For the first time in years I am going to suggest that swing traders take a ½ short position in SPY on the open today. I plan to hold this position until the FOMC statement in June. I am not going to suggest a larger position because the market decline has been very choppy.
Day traders should watch for a possible gap reversal this morning. On the surface the news looks good, but the overnight news is not going to excite buyers. There is a reason China is cutting rates when the rest of the world is raising them. Consecutive stacked red candles with little to no overlap in the first 30 minutes would suggest that you have to be aggressive with shorts. I don’t believe we will see that level of urgency after a big market decline Wednesday.
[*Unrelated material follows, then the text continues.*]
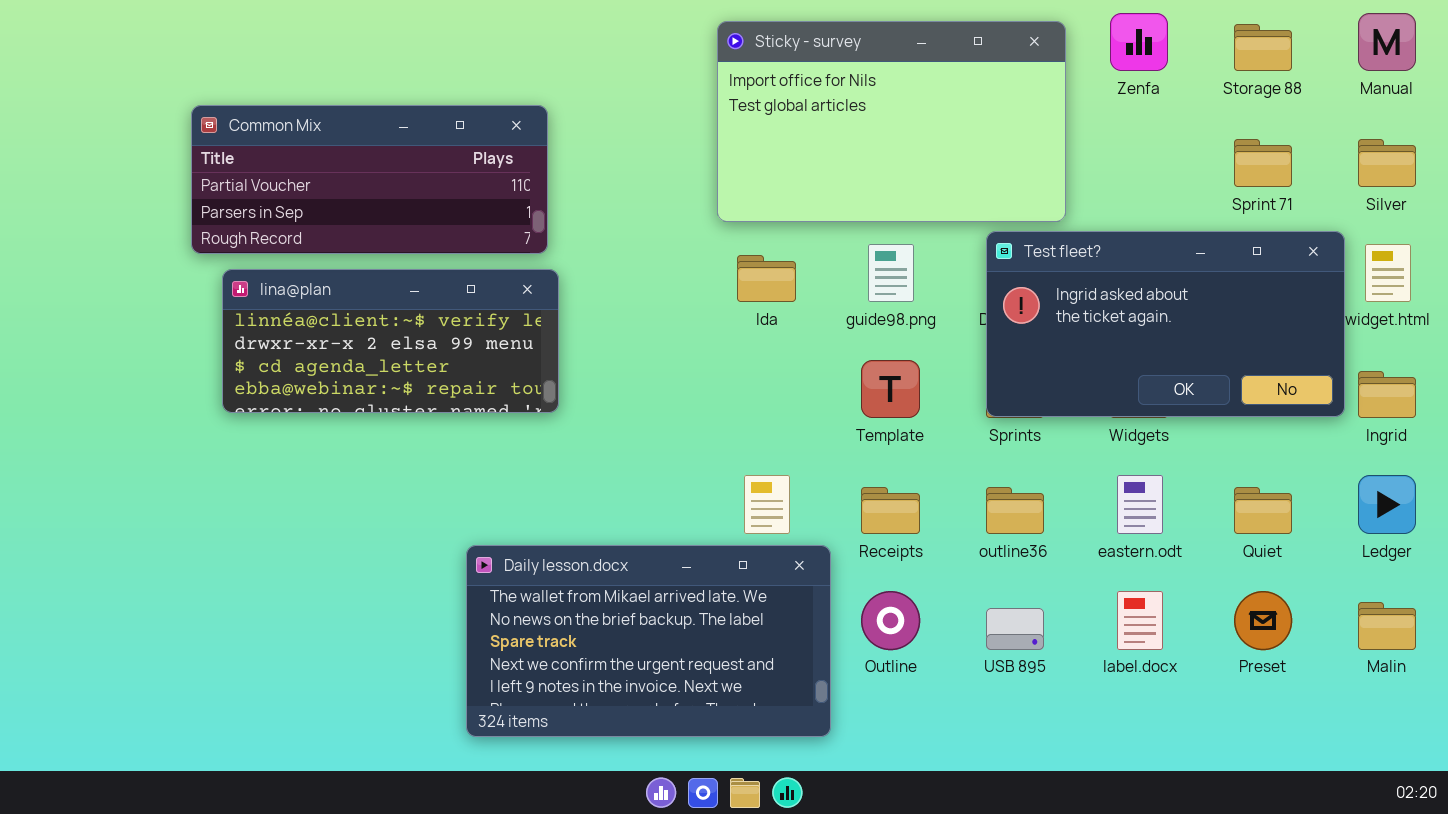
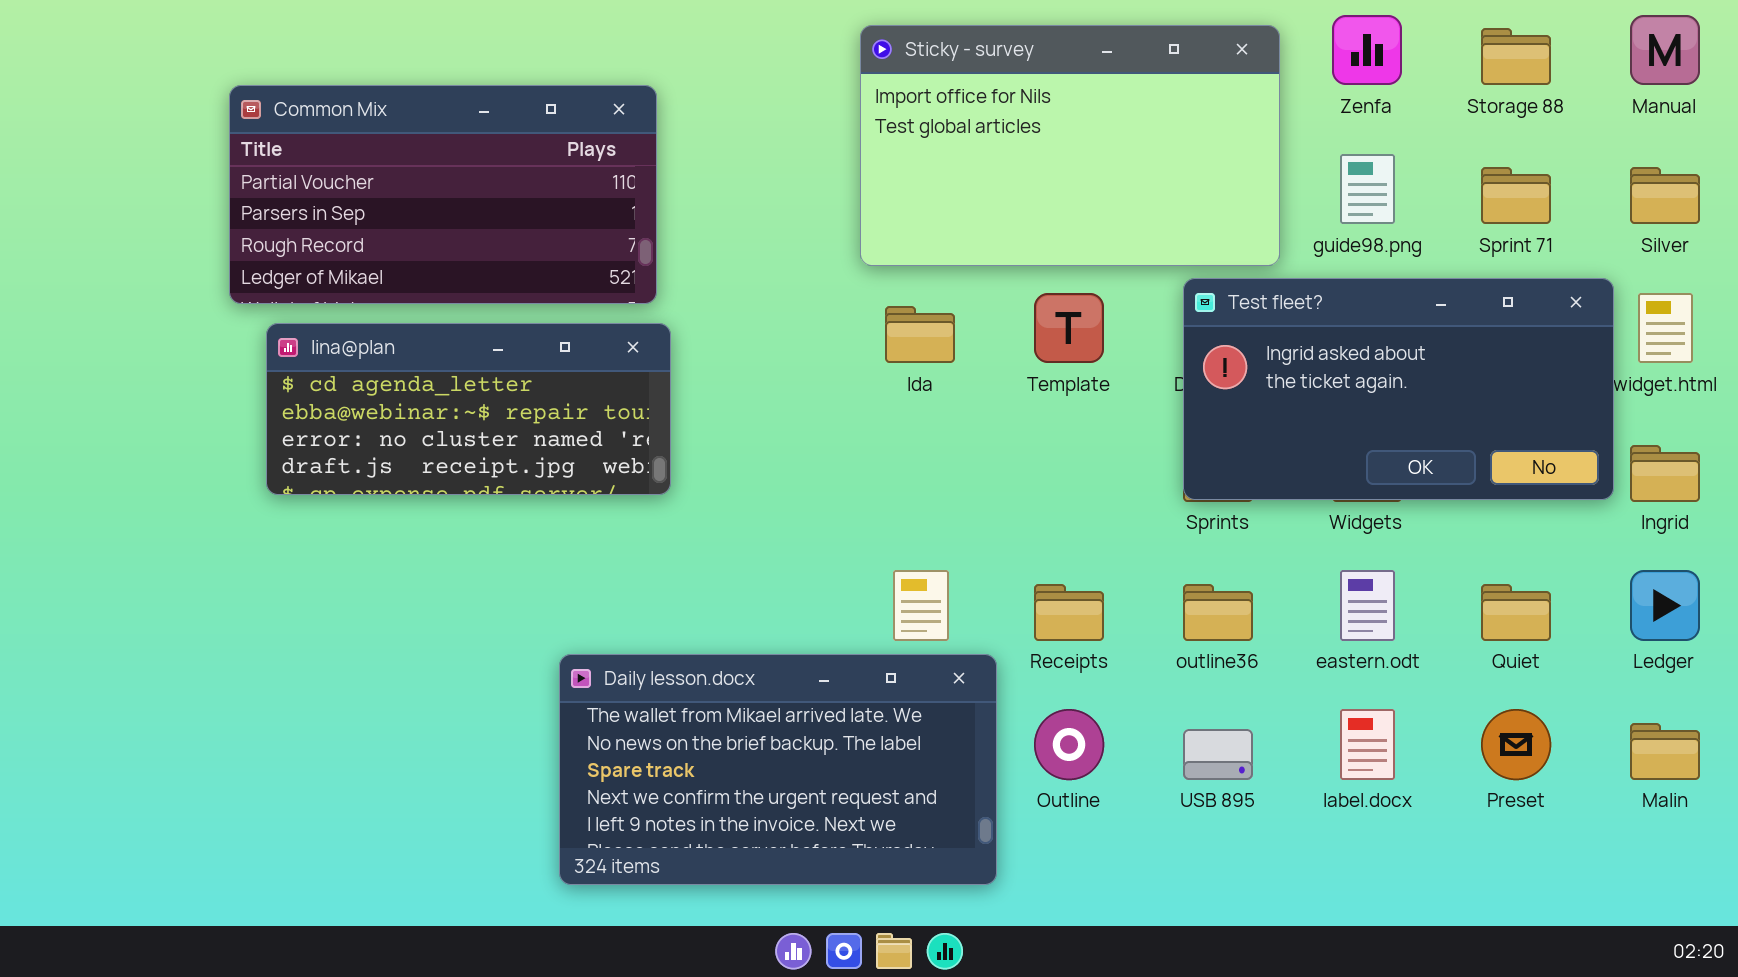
Common Mix: [191,105,548,254] -> [229,85,657,304], resized
guide98.png: [868,244,914,302] -> [1340,154,1395,224], moved
lina@plan: [222,269,559,413] -> [266,323,671,495], scrolled down 2 rows
Template: [861,360,920,418] -> [1034,293,1104,363], moved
A more likely scenario is an early oversold bounce that runs out of steam an hour into trading. During the move higher, mixed overlapping candles will be a sign that the upward trend is weak and that the short side will be tested. This is our best case scenario because we will have time to look for relative weakness.
Resistance is at SPY $394 and $397. Support is at $388 and if that level is breached it will trigger sell stops.